James Cecil Ashburn Bio

James Cecil Ashburn (Cecil) was born on June 8, 1920 in Madison County, Alabama to his parents Robert and Ola Ashburn. Cecil was a graduate of Riverton High School. In October of 1940 Cecil enlisted in the U.S. Army prior to the United States entering the Second World War. After brief stints at Camp Shelby, Mississippi and Camp Claiborne, Louisiana he was sent to Engineers School at Fort Belvoir, Virginia. While there, as part of his training, he visited the construction of the Pennsylvania and New Jersey Turnpikes. It was here that the seed was planted in his mind about forming a road building company after his military service was over. In January of 1942, Cecil was sent to the aptly named Cold Bay, Alaska in the Aleutian Islands to build a runway and supporting infrastructure for an air base. It was here he had his first hands-on experience and honed skills that he would put to use later in his business career. While serving in Alaska, Cecil entered a burning building and rescued a fellow soldier while suffering burns to himself. In recognition of this, the Army awarded him the Soldiers Medal, the highest non-combat medal.


Cecil Ashburn poses alongside Huntsville's Memorial Parkway in this 2005 file photo. His company, Ashburn & Gray Construction, built the Parkway -- and many other major roads across North Alabama. (The Huntsville Times/Robin Conn)


In 1943 Cecil returned to Fort Belvoir, Virginia for school where upon graduation he received a commission as an officer. He was thereafter assigned to the European Theater of Operations until his service ended in December of 1945. In early 1946 Cecil, along with Emmet G. Pat Gray formed the partnership of Ashburn and Gray in Huntsville.

At that time Huntsville was a city of one square mile. They started out with an Army surplus drag line and bulldozer. By the late 1950s Ashburn and Gray had become one of the largest road building contractors in the state with branch offices in Decatur and Guntersville and with jobs spanning all of North Alabama. Ashburn and Gray played an important role in the expansion of Redstone Arsenal as Redstone was in the forefront of our country's missile and space programs. Ashburn and Gray also played a primary role in the construction of the runways and roads serving the Huntsville Airport.

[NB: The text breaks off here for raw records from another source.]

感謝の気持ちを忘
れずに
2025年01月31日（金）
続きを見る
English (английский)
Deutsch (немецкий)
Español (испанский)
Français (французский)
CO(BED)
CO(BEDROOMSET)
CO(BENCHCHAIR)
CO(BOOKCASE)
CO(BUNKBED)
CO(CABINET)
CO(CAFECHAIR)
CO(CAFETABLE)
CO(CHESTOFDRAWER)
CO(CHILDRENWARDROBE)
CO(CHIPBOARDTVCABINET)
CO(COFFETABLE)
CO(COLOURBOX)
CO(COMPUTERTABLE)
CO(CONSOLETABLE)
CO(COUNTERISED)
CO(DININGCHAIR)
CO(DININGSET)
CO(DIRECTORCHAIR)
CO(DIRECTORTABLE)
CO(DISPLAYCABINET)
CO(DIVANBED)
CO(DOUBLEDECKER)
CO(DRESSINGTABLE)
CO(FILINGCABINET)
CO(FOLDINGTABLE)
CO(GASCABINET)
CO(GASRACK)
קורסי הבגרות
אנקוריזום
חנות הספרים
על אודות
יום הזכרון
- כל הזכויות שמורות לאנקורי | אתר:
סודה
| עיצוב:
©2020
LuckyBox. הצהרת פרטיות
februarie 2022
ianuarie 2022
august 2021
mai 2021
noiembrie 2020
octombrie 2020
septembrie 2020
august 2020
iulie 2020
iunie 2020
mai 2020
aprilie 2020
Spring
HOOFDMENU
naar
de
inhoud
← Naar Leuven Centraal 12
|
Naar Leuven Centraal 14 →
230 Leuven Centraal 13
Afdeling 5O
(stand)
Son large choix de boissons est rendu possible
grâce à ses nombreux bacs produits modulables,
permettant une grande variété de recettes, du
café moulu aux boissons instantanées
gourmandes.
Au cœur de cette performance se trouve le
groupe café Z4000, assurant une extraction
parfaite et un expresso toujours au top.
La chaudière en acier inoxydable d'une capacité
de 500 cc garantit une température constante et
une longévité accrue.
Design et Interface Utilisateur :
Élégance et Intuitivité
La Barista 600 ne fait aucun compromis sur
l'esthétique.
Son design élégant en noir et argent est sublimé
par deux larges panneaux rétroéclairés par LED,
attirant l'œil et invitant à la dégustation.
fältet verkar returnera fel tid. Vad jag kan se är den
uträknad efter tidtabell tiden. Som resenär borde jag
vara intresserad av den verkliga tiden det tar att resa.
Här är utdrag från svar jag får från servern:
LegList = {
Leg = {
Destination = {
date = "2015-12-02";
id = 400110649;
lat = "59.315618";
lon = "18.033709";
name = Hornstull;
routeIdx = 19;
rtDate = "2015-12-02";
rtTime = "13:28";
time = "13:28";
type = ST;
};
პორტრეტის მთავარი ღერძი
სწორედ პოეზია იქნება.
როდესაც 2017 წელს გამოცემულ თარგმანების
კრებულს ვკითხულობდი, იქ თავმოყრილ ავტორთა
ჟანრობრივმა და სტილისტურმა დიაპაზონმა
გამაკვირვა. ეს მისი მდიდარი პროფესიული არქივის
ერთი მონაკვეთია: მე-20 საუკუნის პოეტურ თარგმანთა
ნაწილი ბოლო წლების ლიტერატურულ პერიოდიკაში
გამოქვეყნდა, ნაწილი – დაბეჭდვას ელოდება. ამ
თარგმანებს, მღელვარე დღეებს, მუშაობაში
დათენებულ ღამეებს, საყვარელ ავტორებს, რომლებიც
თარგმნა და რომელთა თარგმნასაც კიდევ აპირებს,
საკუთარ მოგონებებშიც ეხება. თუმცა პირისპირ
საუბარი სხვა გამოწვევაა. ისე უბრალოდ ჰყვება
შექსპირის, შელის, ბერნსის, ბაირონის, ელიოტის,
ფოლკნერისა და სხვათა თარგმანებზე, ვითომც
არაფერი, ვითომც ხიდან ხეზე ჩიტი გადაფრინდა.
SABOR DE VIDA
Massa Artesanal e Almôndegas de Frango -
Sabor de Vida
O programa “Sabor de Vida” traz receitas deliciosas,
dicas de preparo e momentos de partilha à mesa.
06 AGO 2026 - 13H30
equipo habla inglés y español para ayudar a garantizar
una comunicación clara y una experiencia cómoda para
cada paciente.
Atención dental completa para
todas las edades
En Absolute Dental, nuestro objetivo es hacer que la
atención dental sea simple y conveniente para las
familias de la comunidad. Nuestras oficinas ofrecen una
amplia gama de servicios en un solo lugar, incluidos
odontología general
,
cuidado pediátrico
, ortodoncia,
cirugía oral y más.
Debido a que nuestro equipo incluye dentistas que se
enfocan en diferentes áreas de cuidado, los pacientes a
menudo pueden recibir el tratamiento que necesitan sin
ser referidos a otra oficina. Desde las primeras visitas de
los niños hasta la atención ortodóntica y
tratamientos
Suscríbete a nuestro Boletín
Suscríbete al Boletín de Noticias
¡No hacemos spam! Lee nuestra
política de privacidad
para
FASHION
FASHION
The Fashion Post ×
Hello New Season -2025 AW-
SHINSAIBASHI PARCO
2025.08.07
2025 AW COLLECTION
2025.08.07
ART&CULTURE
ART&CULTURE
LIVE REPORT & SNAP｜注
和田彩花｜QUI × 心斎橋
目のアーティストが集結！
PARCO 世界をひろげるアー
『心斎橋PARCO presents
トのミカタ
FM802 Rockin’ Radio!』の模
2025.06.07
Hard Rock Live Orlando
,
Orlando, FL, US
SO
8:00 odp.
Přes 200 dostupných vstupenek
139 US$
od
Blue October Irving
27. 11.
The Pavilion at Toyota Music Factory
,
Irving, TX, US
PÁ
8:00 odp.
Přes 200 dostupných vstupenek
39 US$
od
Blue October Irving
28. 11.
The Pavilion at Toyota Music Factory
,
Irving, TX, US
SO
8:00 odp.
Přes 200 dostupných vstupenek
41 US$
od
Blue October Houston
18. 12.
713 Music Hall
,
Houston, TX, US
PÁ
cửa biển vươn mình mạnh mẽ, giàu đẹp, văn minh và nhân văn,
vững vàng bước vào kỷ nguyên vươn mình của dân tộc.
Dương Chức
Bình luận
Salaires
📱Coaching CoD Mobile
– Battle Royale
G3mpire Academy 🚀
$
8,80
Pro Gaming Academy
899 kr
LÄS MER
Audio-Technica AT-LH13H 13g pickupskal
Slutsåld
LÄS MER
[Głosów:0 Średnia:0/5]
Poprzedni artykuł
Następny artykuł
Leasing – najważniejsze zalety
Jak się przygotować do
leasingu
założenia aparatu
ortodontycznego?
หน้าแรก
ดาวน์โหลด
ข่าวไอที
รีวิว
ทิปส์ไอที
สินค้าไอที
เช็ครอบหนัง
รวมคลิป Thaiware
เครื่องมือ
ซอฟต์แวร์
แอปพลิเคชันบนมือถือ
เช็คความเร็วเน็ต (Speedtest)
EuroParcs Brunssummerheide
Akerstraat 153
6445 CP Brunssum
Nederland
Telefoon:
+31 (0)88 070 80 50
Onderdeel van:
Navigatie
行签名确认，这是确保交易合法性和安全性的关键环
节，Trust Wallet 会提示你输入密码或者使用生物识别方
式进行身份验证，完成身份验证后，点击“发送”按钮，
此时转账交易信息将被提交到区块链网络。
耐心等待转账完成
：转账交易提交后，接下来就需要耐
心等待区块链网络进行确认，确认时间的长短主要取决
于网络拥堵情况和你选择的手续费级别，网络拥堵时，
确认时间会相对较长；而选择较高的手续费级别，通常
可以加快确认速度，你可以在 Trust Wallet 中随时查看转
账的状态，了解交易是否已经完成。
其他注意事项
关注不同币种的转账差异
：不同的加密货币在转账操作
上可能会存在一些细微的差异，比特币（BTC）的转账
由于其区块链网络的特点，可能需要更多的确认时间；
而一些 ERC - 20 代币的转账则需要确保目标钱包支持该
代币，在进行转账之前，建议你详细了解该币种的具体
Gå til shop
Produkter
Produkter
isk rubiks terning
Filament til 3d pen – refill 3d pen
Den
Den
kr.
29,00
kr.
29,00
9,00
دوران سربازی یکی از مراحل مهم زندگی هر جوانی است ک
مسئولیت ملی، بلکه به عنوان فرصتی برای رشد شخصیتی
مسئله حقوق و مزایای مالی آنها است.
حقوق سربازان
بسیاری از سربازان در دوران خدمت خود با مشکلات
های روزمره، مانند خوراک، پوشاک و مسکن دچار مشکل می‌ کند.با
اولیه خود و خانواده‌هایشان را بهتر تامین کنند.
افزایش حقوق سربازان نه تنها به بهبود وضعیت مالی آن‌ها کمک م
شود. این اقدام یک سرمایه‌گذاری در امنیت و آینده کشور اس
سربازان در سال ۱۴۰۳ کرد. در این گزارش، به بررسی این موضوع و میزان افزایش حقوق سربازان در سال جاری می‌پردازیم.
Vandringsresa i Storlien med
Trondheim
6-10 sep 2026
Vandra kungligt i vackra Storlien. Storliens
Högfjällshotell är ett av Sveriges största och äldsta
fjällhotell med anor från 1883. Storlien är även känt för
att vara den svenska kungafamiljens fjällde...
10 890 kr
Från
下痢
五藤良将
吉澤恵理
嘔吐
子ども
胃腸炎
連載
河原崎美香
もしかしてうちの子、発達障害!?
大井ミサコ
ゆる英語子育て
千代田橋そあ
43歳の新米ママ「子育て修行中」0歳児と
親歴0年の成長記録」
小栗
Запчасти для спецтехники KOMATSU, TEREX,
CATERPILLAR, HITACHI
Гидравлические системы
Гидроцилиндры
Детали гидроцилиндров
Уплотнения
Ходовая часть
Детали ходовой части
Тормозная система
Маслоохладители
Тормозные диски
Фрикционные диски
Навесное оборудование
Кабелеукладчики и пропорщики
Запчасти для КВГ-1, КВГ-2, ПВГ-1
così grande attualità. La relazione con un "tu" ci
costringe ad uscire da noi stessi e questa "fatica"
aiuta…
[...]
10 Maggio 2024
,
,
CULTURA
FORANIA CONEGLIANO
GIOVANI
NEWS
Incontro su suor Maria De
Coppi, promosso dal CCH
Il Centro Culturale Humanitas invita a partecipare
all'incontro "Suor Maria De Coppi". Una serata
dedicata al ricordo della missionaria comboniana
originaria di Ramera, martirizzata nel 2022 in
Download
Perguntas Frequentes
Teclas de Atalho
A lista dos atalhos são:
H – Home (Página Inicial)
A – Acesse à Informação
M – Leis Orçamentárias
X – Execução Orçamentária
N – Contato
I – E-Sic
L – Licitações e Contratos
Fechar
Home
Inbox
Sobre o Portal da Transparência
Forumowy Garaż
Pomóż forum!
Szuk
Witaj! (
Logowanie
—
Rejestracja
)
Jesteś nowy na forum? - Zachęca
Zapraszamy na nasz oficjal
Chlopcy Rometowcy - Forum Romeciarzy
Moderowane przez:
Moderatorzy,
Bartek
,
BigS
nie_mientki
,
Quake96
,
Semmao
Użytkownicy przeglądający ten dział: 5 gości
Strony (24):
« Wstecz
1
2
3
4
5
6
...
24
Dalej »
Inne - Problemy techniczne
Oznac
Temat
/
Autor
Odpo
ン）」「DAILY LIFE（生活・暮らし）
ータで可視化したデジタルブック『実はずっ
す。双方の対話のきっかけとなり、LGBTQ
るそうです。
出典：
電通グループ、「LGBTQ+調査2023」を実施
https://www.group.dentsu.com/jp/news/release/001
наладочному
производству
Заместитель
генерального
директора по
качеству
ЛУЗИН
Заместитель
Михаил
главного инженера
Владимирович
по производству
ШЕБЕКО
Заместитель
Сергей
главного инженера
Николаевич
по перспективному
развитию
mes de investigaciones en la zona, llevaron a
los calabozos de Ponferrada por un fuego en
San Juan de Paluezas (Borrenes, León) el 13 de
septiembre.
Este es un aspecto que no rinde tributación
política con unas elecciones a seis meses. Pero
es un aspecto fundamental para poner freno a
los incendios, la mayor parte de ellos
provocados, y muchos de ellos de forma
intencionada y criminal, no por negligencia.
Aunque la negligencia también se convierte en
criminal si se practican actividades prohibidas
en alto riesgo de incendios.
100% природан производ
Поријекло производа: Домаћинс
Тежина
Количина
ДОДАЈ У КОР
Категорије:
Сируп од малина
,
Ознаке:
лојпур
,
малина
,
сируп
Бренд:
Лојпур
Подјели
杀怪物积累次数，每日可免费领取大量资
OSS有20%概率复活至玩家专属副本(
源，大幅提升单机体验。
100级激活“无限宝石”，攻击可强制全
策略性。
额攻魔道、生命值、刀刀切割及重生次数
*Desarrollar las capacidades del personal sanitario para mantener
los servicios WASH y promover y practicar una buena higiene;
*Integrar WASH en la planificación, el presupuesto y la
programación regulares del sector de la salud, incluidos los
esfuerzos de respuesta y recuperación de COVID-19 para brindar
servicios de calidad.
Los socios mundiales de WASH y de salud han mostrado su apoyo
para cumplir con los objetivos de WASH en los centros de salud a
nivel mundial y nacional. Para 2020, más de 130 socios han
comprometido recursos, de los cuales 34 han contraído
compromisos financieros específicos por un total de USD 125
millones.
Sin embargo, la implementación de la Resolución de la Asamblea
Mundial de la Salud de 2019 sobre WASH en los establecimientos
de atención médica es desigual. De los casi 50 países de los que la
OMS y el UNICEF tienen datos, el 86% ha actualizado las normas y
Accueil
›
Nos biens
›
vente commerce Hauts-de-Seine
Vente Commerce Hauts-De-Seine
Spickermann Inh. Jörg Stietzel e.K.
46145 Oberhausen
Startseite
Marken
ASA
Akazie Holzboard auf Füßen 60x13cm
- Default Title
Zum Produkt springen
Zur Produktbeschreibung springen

During his career, Cecil witnessed Huntsville grow from its one square mile to a city of over 170 square miles. Cecil played an active role in promoting safe highways. Together with his lifelong friend, Congressman Bob Jones, he worked hard to develop the authorizing legislation for the Interstate Highway system and the Appalachian Road Commission. In the early 1950s Cecil joined the Alabama Road Builders Association where he served on the board for many years. In 1962 he served as the President of the Association. He also served as a Director of the American Road Builders Association. Cecil was a co-founder of the Alabama Asphalt Plant Mix Association and served as its President. He also served as a member and Chairman of the State Licensing Board for General Contractors. Cecil was appointed to the Huntsville City School Board in 1958 and served as Chairman in 1962. He also served on the City of Huntsville Electric System Board for nine years, three as chairman. In 1993 Cecil donated 120 acres to Madison Academy for construction of their new campus. They named their new facilities, The Ashburn Campus, in recognition of his contributions. On January 22, 2002 Cecil had the distinct honor of having a road named after him by the Huntsville City Council. Cecil Ashburn Drive crosses Huntsville Mountain then on to Big Cove near Cecil's old family homestead.

In May of 2003 Cecil was inducted into the inaugural class of the Alabama Road Builders Association Hall of Fame. Cecil maintained his residence atop Monte Sano Mountain overlooking Huntsville, the city he played such an integral role in building.  Ashburn passed away in July of 2012 leaving a lasting legacy for Huntsville and its residents.